Traffic pollution - measuring the real damage

September 21, 2005
Traffic pollution - measuring the real damage

Traffic fumes from individual vehicles are decreasing every year as engines become cleaner, but there are more vehicles on the road and the number continues to grow. The long term effects of living in urban areas and breathing in traffic fumes is widely studied, particularly in cities such as Athens and Los Angeles, where there is a lot of sunlight and not much air movement, resulting in photochemical smog from traffic fumes and industrial gases hanging in the air.

Image: Transmission Electron Microscope image of a diesel particle courtesy of K. Park, F. Cao, D. Kittelson, and P. McMurry

In the 1970's the Harvard Six Cities Study looked at morbidity and mortality and the correlation with diesel and gasoline particle levels in the environment and found a correlation which subsequent studies have born out.

In an urban environment typically 60-70% of the particles that we breathe in are from diesel or gasoline engines.

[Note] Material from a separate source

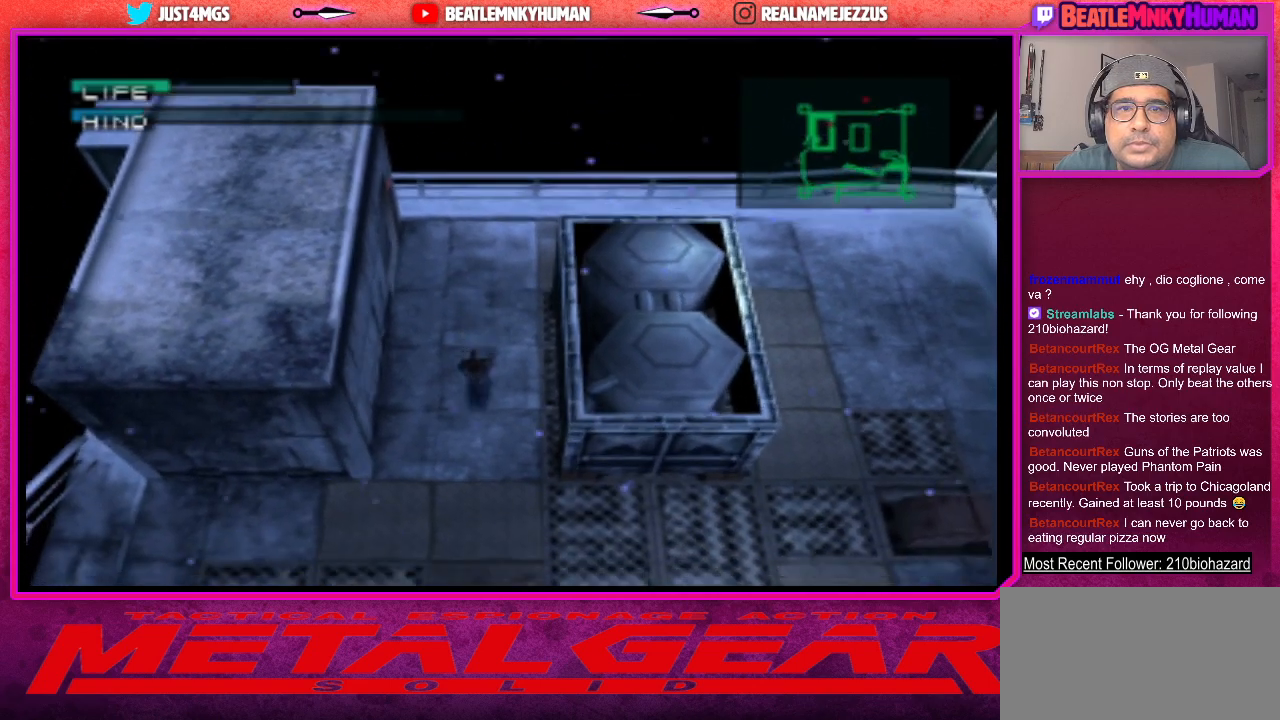
Gameplay with a controller (arcade stick); each line is a JSON object with the inputs held at the frame after it. "events" lists button and stick changes between this image and that frame as [ms after this image, input, new state], when the widget could be followed in between. Not read: L3 R3.
{"buttons": [], "left_stick": "center", "events": [[183, "R1", "down"], [333, "R1", "up"]]}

Millions of particles are taken into our lungs with every breath we take, most of these pass back out again when we breathe out. The particles that are not exhaled travel in the human body, passing from the "air side" to the "fluid side" very quickly. Research elsewhere is being carried out to find out more about the tiny diesel particles that are able to travel through the lung walls into the bloodstream, what the body does with them and what the long term damage might be.

Here in the Department Professor Nick Collings and his student Jason Olfert are working on a new method to measure extremely tiny particles in exhaust gas. Vehicle engines continue to be designed to be cleaner and the particles that need to be measured are extremely small. The old method of analysing vehicle exhaust fumes would be to pass exhaust gas through a filter, weighing it both before and after. This method is not relevant for tomorrow's cleaner engines since there is too little mass collected to be reliably measured.

The tiny particles are given an electrical charge and they are then passed through a centrifugal machine that Nick and Jason have designed and built, that will separate the particles depending on their mass and the amount of electrical charge that they are carrying. Particles of the same mass-to-charge ratio can be separated using the machine and the particles can then be counted with an optical detector. Being able to measure the number and mass across the particle size range (approximately 5nm - 200nm) will help to better characterise, and more reliably measure the quantity of, the particle emissions from engines. While the precise mechanisms by which particles damage health remain unclear, it is important to measure the differentiating characteristics, and thus help the epidemiologists to disentangle cause and effect, followed by more cost-effective legislative action.